Alzheimer’s disease (AD) is the most common cause of dementia, affecting millions of people worldwide. In the United States, the burden of Alzheimer’s falls disproportionately on the Black community. Black Americans are about twice as likely to develop Alzheimer’s or other dementias compared to non-Hispanic white adults, yet they often face systemic barriers to early diagnosis, quality treatment, and support services. Understanding the interplay of biological, social, and healthcare factors is critical to improving outcomes and equity.

Higher Risk in the Black Community

Several factors contribute to the higher prevalence of Alzheimer’s disease in Black adults: Genetic and biological factors-  research suggests that certain genetic variants may play a role in dementia risk, but genes alone do not explain the disparity. Chronic conditions such as hypertension, diabetes, and cardiovascular disease—more prevalent in Black populations—are also linked to increased Alzheimer’s risk. Social Determinants of Health-  limited access to healthy food, safe housing, and opportunities for physical activity contribute to health conditions that increase dementia risk. Lower access to consistent, high-quality healthcare means prevention and management of risk factors often start later. Lastly, Healthcare Barriers- black adults are less likely to receive an early and accurate Alzheimer’s diagnosis, which delays treatment and care planning. Mistrust of the healthcare system, rooted in historical and ongoing inequities, can discourage people from seeking care or participating in research studies.

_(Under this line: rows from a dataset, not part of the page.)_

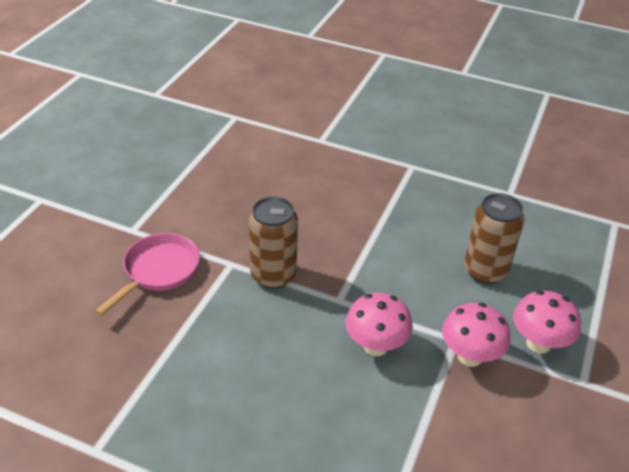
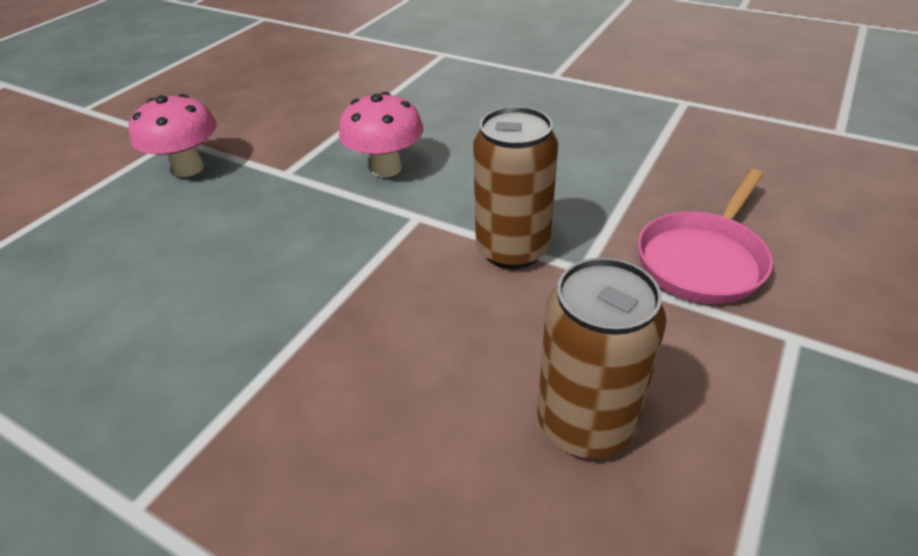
camera: 170 degrees left, 0 degrees up
pink mushroom [442,303,510,367] -> none
brown can [464,193,525,284] -> brown can moved to [537,257,666,458]

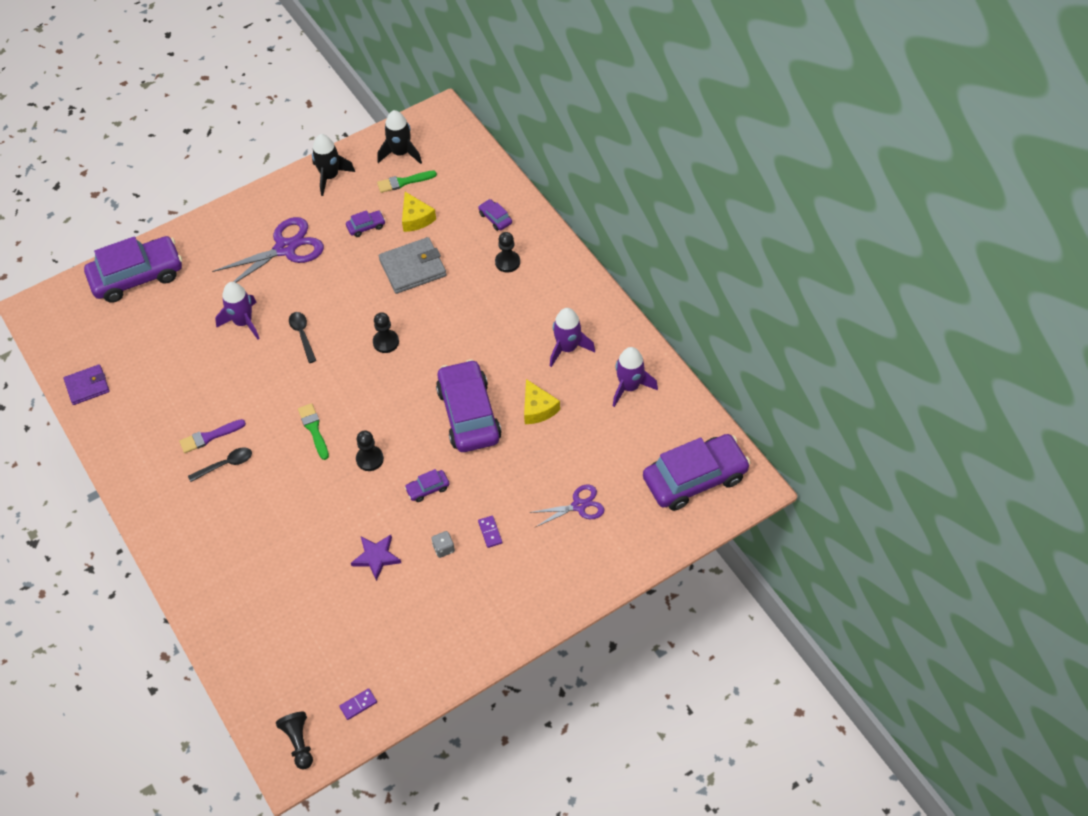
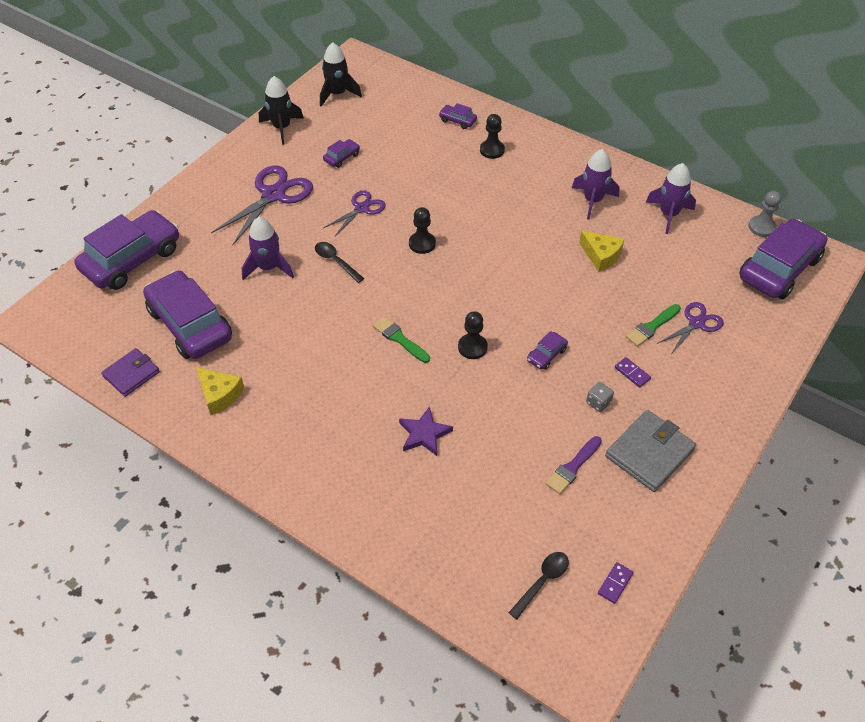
camera: 25 degrees left, 5 degrees down
purple brush [179,419,246,453] -> purple brush moved to [545,436,602,494]
black spoon [188,447,252,482] -> black spoon moved to [509,552,569,619]
black pawn [276,712,313,770] -> none
purple star [351,535,401,581] -> purple star moved to [399,406,453,456]
green brush [377,171,437,193] -> green brush moved to [626,304,681,347]
grey wallet [379,237,446,294] -> grey wallet moved to [605,410,696,492]
yellow cheese [402,192,436,232] -> yellow cheese moved to [196,367,245,415]
purple car [436,359,502,452] -> purple car moved to [143,270,232,359]
none -> purple scissors [323,190,386,236]
none -> grey pawn [748,191,781,237]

The Impact of Alzheimer’s on Families and Caregivers

Alzheimer’s does not affect only individuals—it deeply impacts families and caregivers. Black families are more likely to provide informal caregiving at home, often with limited financial or institutional support. This can lead to significant emotional, physical, and financial strain.

Closing the Gap: Solutions and Support

Reducing disparities in Alzheimer’s disease within the Black community requires systemic change and culturally responsive approaches. Improved access to care, expanding memory screenings and ensuring healthcare systems are equipped to recognize early signs of dementia in diverse populations. Culturally tailored education, community outreach programs designed to build awareness and reduce stigma around Alzheimer’s in Black communities. Support for caregivers, expanding respite services, financial assistance, and caregiver training to reduce the burden on families. Inclusive research, increasing representation of Black participants in clinical trials to ensure that emerging treatments are effective across populations.

Conclusion

Alzheimer’s disease poses a significant and disproportionate challenge for the Black community in the U.S. Addressing this disparity requires a combination of medical, social, and policy solutions—centered on equity and trust. By improving access to care, supporting caregivers, and expanding culturally informed education, we can work toward earlier detection, better treatment, and ultimately, healthier aging in the Black community.